You can help your referral sources capture extra Medicare reimbursement they’re entitled to for many of your patients with a little education about new billing codes.
In the proposed 2014 Medicare Physician Fee Schedule, the Centers for Medicare & Medi-caid Services proposes "to establish separate payment for complex chronic care management services beginning in calendar year 2015," said CMS’s Kathy Bryant in a July 16 Open Door Forum for physicians. "We believe that this separate payment would recognize the critical non-face-to-face time and services of advanced primary care."
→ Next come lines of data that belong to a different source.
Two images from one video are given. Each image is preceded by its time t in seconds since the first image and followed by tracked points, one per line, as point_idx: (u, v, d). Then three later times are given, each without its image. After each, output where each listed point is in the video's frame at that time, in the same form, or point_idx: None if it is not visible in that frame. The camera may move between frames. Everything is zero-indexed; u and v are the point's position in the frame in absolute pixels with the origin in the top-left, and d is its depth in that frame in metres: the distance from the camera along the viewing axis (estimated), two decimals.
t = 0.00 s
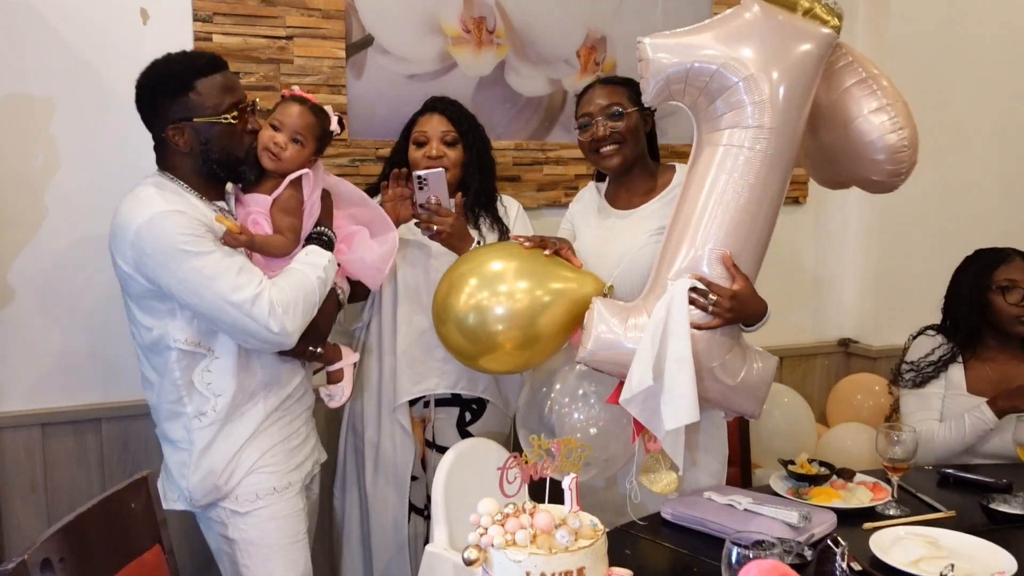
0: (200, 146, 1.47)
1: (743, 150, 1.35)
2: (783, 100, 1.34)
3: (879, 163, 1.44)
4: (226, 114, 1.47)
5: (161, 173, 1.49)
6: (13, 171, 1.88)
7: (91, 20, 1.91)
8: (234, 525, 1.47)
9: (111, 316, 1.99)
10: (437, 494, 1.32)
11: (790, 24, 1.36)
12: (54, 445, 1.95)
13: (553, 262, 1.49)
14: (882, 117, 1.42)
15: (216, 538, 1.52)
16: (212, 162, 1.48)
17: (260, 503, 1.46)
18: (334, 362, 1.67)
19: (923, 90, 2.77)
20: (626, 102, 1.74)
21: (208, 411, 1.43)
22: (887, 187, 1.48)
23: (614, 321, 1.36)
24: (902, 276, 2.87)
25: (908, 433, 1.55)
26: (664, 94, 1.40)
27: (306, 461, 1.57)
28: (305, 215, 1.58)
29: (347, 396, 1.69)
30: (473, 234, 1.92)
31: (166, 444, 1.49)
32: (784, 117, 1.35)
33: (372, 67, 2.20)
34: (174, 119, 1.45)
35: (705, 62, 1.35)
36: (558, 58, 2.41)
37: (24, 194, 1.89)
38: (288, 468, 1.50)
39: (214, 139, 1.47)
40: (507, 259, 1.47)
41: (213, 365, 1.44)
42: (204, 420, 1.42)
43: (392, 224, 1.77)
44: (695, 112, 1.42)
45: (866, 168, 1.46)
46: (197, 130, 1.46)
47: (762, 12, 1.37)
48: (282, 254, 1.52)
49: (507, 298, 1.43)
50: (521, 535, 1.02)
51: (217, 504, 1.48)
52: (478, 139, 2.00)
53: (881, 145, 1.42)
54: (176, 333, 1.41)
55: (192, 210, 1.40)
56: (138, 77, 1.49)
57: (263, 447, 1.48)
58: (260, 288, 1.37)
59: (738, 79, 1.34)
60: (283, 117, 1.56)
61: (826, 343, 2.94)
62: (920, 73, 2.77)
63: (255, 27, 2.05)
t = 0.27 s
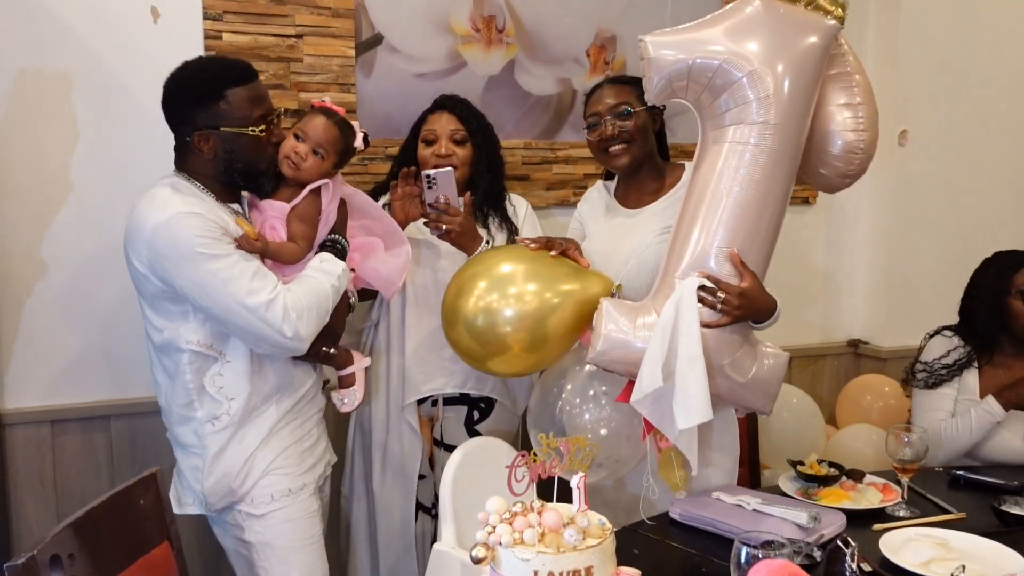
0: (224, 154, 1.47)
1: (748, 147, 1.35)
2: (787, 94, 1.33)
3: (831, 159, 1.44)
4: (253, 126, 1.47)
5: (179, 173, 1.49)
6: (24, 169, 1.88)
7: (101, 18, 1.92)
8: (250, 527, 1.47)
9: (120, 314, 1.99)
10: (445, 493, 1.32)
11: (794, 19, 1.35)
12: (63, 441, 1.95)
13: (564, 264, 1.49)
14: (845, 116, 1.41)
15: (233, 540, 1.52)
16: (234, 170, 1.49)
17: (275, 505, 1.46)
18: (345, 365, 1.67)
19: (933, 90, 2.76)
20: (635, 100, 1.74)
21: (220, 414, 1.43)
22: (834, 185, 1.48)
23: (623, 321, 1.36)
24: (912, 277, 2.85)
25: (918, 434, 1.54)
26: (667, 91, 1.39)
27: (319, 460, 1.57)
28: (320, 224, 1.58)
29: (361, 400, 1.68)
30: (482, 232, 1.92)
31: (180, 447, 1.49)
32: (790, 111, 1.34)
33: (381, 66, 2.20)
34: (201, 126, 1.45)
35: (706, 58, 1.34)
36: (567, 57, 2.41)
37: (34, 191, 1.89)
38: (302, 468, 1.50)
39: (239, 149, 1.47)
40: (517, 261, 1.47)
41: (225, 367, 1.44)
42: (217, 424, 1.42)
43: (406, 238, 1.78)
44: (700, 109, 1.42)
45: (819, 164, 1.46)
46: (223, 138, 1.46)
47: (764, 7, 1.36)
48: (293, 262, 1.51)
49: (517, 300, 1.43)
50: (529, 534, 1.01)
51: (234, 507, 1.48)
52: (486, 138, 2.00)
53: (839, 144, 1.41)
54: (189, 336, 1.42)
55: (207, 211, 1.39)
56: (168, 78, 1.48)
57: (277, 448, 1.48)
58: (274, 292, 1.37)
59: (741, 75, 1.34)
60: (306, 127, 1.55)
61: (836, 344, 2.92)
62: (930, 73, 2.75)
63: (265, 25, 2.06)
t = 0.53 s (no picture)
0: (232, 147, 1.47)
1: (756, 145, 1.34)
2: (796, 92, 1.32)
3: (845, 162, 1.44)
4: (262, 119, 1.48)
5: (185, 169, 1.49)
6: (32, 166, 1.89)
7: (110, 16, 1.92)
8: (254, 526, 1.48)
9: (128, 311, 1.99)
10: (451, 491, 1.32)
11: (802, 17, 1.35)
12: (71, 437, 1.96)
13: (572, 263, 1.49)
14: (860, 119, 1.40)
15: (237, 538, 1.53)
16: (241, 164, 1.50)
17: (281, 505, 1.47)
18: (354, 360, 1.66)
19: (942, 90, 2.75)
20: (646, 98, 1.73)
21: (229, 411, 1.43)
22: (848, 186, 1.48)
23: (629, 320, 1.36)
24: (920, 277, 2.84)
25: (927, 434, 1.54)
26: (674, 90, 1.39)
27: (326, 460, 1.57)
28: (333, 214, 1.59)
29: (369, 392, 1.68)
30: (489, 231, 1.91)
31: (187, 443, 1.50)
32: (799, 109, 1.33)
33: (389, 64, 2.20)
34: (209, 119, 1.46)
35: (714, 56, 1.34)
36: (575, 56, 2.41)
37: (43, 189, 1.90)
38: (308, 467, 1.51)
39: (246, 142, 1.47)
40: (524, 259, 1.47)
41: (233, 365, 1.44)
42: (226, 420, 1.43)
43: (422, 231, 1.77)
44: (708, 107, 1.41)
45: (831, 165, 1.46)
46: (230, 132, 1.46)
47: (772, 4, 1.36)
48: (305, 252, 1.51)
49: (524, 298, 1.43)
50: (535, 532, 1.01)
51: (239, 504, 1.48)
52: (494, 136, 2.00)
53: (853, 146, 1.41)
54: (197, 332, 1.42)
55: (213, 206, 1.40)
56: (176, 67, 1.49)
57: (284, 447, 1.48)
58: (285, 283, 1.38)
59: (749, 73, 1.33)
60: (311, 116, 1.55)
61: (843, 344, 2.92)
62: (939, 72, 2.74)
63: (274, 23, 2.06)
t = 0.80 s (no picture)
0: (219, 142, 1.46)
1: (763, 144, 1.34)
2: (803, 91, 1.32)
3: (876, 160, 1.40)
4: (254, 118, 1.48)
5: (174, 172, 1.49)
6: (38, 163, 1.89)
7: (116, 12, 1.93)
8: (270, 522, 1.48)
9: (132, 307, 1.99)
10: (455, 488, 1.32)
11: (811, 15, 1.35)
12: (75, 432, 1.96)
13: (574, 259, 1.49)
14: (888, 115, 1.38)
15: (252, 534, 1.53)
16: (227, 160, 1.48)
17: (296, 500, 1.47)
18: (352, 353, 1.70)
19: (949, 89, 2.74)
20: (651, 95, 1.73)
21: (244, 407, 1.44)
22: (882, 186, 1.44)
23: (630, 316, 1.36)
24: (926, 276, 2.84)
25: (932, 434, 1.53)
26: (682, 88, 1.39)
27: (339, 455, 1.57)
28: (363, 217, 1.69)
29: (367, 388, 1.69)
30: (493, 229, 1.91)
31: (199, 442, 1.50)
32: (807, 109, 1.33)
33: (395, 61, 2.20)
34: (201, 110, 1.44)
35: (722, 53, 1.33)
36: (580, 53, 2.41)
37: (48, 186, 1.90)
38: (321, 462, 1.51)
39: (234, 140, 1.47)
40: (527, 255, 1.47)
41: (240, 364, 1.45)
42: (242, 416, 1.44)
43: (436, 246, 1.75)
44: (715, 105, 1.41)
45: (864, 165, 1.42)
46: (220, 126, 1.45)
47: (782, 4, 1.35)
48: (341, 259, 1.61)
49: (527, 294, 1.43)
50: (538, 530, 1.01)
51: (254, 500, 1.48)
52: (499, 134, 1.99)
53: (884, 143, 1.38)
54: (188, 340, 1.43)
55: (186, 218, 1.38)
56: (172, 58, 1.48)
57: (298, 442, 1.48)
58: (224, 306, 1.34)
59: (757, 72, 1.33)
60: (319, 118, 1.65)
61: (848, 343, 2.91)
62: (946, 71, 2.74)
63: (279, 20, 2.06)
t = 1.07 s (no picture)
0: (198, 148, 1.47)
1: (764, 142, 1.34)
2: (804, 89, 1.32)
3: (899, 146, 1.38)
4: (230, 123, 1.47)
5: (158, 184, 1.51)
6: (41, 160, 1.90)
7: (120, 10, 1.93)
8: (268, 528, 1.48)
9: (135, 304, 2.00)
10: (456, 485, 1.32)
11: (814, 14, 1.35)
12: (78, 429, 1.97)
13: (574, 256, 1.48)
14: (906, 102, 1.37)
15: (253, 539, 1.53)
16: (208, 167, 1.48)
17: (293, 507, 1.47)
18: (352, 360, 1.64)
19: (953, 88, 2.73)
20: (652, 93, 1.73)
21: (237, 415, 1.45)
22: (911, 175, 1.42)
23: (630, 313, 1.36)
24: (929, 275, 2.83)
25: (934, 433, 1.53)
26: (683, 86, 1.38)
27: (340, 458, 1.57)
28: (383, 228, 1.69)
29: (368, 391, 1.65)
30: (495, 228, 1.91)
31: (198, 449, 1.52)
32: (807, 107, 1.33)
33: (397, 59, 2.20)
34: (177, 119, 1.45)
35: (724, 51, 1.33)
36: (583, 51, 2.41)
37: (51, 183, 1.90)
38: (320, 466, 1.51)
39: (214, 145, 1.47)
40: (527, 253, 1.46)
41: (232, 370, 1.45)
42: (235, 423, 1.45)
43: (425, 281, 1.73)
44: (715, 104, 1.40)
45: (888, 155, 1.40)
46: (198, 133, 1.46)
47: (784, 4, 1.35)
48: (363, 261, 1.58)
49: (526, 291, 1.43)
50: (540, 528, 1.01)
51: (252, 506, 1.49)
52: (501, 133, 2.00)
53: (905, 129, 1.36)
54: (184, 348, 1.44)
55: (159, 222, 1.41)
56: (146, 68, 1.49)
57: (294, 446, 1.48)
58: (182, 290, 1.33)
59: (759, 69, 1.32)
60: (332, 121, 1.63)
61: (850, 342, 2.91)
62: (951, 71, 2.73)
63: (282, 17, 2.06)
Because the newly proposed codes are not restricted to face-to-face services, the codes would include 24-hour per day, 7-days-per week access and continuity of care access with one specific member of the health care team. "For these services, we believe that complex chronic care services would apply to patients with two or more complex chronic conditions. By that we specified those expected to last at least 12 months or until the death of the patient, and those that would place the patient at significant risk of death, acute exacerbation or functional decline," CMS says in the rule.
Given the unique nature of the services, CMS has proposed that patients specifically consent to the services that will be administered throughout the year at the time of their annual wellness visit or welcome to Medicare exam. "The practitioner that would be providing the services would be required to document in the medical record that the complex chronic care management services were explained to the patient, offered to the patient, and the patient accepted," Bryant said. "There are provisions that would allow the patient to switch practitioners or revoke informed consent," but the vision is that the same practitioner will stay with the patient throughout the year.
Typically, CMS expects a patient’s annual wellness visit (AWV) provider to be the same person who provides the chronic care management services, the proposed rule states. But "for the less frequent situations when a beneficiary chooses a different practitioner to furnish the complex chronic care management from the practitioner who in the previous year furnished the AWV, the practitioner furnishing the complex chronic care management services would need to obtain a copy of the assessment and care plan developed between the beneficiary and the practitioner who furnished the AWV."
CMS plans to establish two "G" codes for the new chronic care services, the first of which will describe the initial visit, and the other to describe subsequent care. Each code will cover 90 days’ worth of services. Both physicians and non-physician practitioners would be eligible to perform the services. CMS’s proposed 2014 Physician Fee Sched-ule rule is at www.ofr.gov/OFRUpload/OFRData/ 2013-16547_PI.pdf.